QueryProfilerInterface.get_qplan_profile(unit: Literal['s', 'm', 'h'] = 's', kind: Literal['bar', 'barh', 'pie'] = 'pie', categoryorder: Literal['trace', 'category ascending', 'category descending', 'total ascending', 'total descending'] = 'total descending', show: bool = True, **style_kwargs) PlottingBase | TableSample | Axes | mFigure | Highchart | Highstock | Figure | vDataFrame#

Returns the Query Plan chart.

Parameters#

unit: str, optional

Unit used to draw the chart.

  • s:

    second.

  • m:

    minute.

  • h:

    hour.

kind: str, optional

Chart Type.

  • bar:

    Bar Chart.

  • barh:

    Horizontal Bar Chart.

  • pie:

    Pie Chart.

categoryorder: str, optional

How to sort the bars.
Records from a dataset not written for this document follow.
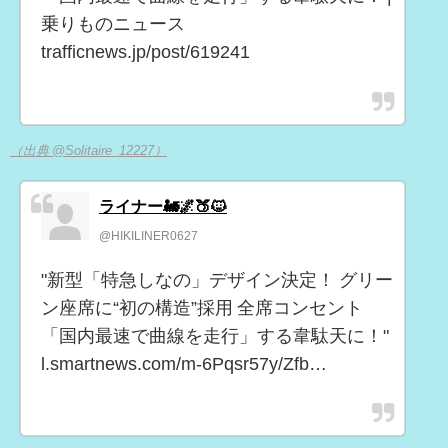
乗りものニュース
trafficnews.jp/post/619241
（出典 @Solitaire_12227）
ライナー🚂🌌🍑🐱
@HIKILINER0627
"新型「特急しなの」デザイン決定！ グリー
ン座席に“初の構造”採用 全席コンセント
「国内最速で曲線を走行」する韋駄天に！"
l.smartnews.com/m-6Pqsr57y/Zfb…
One of the following options:

  • trace (no transformation)

  • category ascending

  • category descending

  • total ascending

  • total descending

show: bool, optional

If set to True, the Plotting object is returned.

**style_kwargs

Any optional parameter to pass to the plotting functions.

Returns#

obj

Plotting Object.

Examples#

First, let’s import the QueryProfiler object.

from verticapy.performance.vertica import QueryProfiler

Then we can create a query:

qprof = QueryProfiler(
    "select transaction_id, statement_id, request, request_duration"
    " from query_requests where start_timestamp > now() - interval'1 hour'"
    " order by request_duration desc limit 10;"
)

We can visualize the query plan profile:

qprof.get_qplan_profile(kind="pie")

Note

For more details, please look at QueryProfiler.